He smiled at his fears, and felt positive Mr. Hardie had misled the
servants, and was quietly waiting for him in the bank parlour.

It was now dusk: he went round to that little dark nook of the garden the
parlour window opened on, and tapped: there was no reply; the room looked
empty. He tried the sash: it yielded. Mr. Hardie had been too occupied
with embezzling another's property to take common precautions in defence
of his own; never in his life before had he neglected to fasten the iron
shutters with his own hand, and to-day he had left the very window
unfastened. This augured ill. "He is off: he has done me along with the
rest," thought Skinner. He stepped into the room, found a lucifer-box,
shut the shutters, lighted a candle, and went peering about amongst the
banker's papers, to see if he could find a clue to his intentions; and,
as he pottered and peered, he quaked as well: a detector by dishonest
means feels thief-like, and is what he feels. He made some little
discoveries that guided him in his own conduct; he felt more and more
sure his employer would outwit him if he could, and resolved it should be
diamond cut diamond.

The church clock struck one.

He started at the hour, crept out and closed the window softly, then away
by the garden gate.

A light was still burning in Alfred's room, and at this Skinner had
another touch of compunction. "There is one won't sleep this night along
of our work," thought he.

At three next afternoon Mr. Hardie reappeared.
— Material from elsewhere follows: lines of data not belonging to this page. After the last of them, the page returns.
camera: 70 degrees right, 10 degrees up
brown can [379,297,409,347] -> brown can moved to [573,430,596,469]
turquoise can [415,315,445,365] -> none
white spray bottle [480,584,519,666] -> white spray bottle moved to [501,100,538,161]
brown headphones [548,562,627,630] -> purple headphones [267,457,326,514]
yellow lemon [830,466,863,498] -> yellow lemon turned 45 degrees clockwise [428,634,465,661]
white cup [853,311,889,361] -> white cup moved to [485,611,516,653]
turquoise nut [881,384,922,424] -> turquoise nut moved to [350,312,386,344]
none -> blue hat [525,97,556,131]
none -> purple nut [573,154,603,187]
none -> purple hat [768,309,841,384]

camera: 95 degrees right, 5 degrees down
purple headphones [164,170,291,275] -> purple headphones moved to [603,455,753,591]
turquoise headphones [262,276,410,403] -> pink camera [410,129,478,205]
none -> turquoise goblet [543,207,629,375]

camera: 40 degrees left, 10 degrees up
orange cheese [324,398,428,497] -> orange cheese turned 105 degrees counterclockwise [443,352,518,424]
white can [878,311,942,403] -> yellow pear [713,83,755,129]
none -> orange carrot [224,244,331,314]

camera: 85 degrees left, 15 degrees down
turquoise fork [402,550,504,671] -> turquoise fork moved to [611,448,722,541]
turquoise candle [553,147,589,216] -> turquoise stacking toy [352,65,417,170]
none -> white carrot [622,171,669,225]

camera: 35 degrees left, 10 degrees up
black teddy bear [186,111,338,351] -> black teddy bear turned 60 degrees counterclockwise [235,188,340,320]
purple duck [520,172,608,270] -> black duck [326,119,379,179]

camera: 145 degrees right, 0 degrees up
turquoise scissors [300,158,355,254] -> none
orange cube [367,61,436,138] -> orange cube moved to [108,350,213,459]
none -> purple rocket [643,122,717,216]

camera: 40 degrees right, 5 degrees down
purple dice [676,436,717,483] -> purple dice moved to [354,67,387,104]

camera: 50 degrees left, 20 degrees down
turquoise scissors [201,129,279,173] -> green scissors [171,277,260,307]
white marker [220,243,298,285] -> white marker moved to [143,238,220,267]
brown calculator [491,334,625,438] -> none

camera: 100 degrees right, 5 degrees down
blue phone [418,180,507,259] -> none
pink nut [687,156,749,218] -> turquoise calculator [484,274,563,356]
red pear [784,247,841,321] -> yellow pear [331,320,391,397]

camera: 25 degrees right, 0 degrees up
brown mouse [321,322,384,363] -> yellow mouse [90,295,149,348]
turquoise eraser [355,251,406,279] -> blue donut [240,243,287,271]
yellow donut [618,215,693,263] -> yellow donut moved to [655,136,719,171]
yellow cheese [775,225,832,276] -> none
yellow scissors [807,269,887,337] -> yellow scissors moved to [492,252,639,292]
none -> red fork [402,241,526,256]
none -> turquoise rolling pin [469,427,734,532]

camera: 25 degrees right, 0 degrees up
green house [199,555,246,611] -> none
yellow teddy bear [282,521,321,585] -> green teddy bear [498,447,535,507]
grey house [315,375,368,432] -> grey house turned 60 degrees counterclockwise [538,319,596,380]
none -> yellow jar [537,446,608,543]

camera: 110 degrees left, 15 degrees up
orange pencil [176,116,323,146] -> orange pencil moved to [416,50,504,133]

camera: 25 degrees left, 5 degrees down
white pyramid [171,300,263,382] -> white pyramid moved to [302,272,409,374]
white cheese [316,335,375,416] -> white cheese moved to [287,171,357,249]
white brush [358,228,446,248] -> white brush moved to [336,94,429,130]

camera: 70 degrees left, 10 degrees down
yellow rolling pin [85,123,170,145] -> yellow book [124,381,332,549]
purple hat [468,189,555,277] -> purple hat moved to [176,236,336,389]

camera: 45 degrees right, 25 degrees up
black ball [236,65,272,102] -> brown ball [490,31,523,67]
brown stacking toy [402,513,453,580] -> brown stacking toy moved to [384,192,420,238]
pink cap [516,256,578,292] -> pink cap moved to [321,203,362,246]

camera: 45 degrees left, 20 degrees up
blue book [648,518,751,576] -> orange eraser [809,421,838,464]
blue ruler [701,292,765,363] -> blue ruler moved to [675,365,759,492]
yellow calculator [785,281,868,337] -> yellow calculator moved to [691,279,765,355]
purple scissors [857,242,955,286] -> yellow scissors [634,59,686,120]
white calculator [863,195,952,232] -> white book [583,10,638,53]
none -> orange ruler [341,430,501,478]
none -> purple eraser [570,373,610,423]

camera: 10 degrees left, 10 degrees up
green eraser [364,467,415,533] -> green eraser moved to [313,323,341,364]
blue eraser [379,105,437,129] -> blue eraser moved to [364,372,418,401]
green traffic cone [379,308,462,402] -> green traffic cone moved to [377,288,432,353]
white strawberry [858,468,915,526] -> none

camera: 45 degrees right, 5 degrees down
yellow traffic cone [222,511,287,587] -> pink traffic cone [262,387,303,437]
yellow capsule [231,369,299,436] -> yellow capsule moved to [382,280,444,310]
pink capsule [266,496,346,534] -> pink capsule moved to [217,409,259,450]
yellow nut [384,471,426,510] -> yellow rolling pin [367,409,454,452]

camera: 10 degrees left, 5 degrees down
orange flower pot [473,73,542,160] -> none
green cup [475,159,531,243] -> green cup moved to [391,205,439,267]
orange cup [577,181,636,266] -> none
He had gone up to town to change the form of the deposit:-- He took care
to think of it as a deposit still, the act of deposit having been
complete, the withdrawal incomplete, and by no fault of his, for he had
offered it back; but Fate and Accident had interposed. He had converted
the notes into gold direct, and the bills into gold through notes; this
was like going into the river to hide his trail. Next process: he turned
his gold into L. 500 notes, and came flying home with them.

His return was greeted by Skinner with a sigh of relief. Hardie heard it,
interpreted it aright, and sent for him into the parlour, and there told
him with a great affectation of frankness what he had done, then asked
significantly if there was any news at Albion Villa.

Skinnier in reply told Mr. Hardie of the distress he had witnessed up at
Albion Villa: "And, sir," said he, lowering his voice, "Mr. Alfred helped
carry the body upstairs. It is a nice mess altogether, sir, when you come
to think."

"Ah! all the better," was the cool reply: "he will be useful to let us
know what we want; he will tell Jane, and Jane me. You don't think he
will live, do you?"

"Live! no: and then who will know the money is here?"

"Who should know? Did not he say he had just landed, and been
shipwrecked? Shipwrecked men do not bring fourteen thousand pounds
ashore." The speaker's eyes sparkled: Skinner watched him demurely.
"Skinner," said he solemnly, "I believe my daughter Jane is right, and
that Providence really interferes sometimes in the affairs of this world.
You know how I have struggled to save my family from disgrace and
poverty: those struggles have failed in a great degree: but Heaven has
seen them, and saved this money from the sea, and dropped it into my very
hands to retrieve my fortunes with. I must be grateful: spend a portion
of it in charity, and rear a noble fortune on the rest. Confound it all!"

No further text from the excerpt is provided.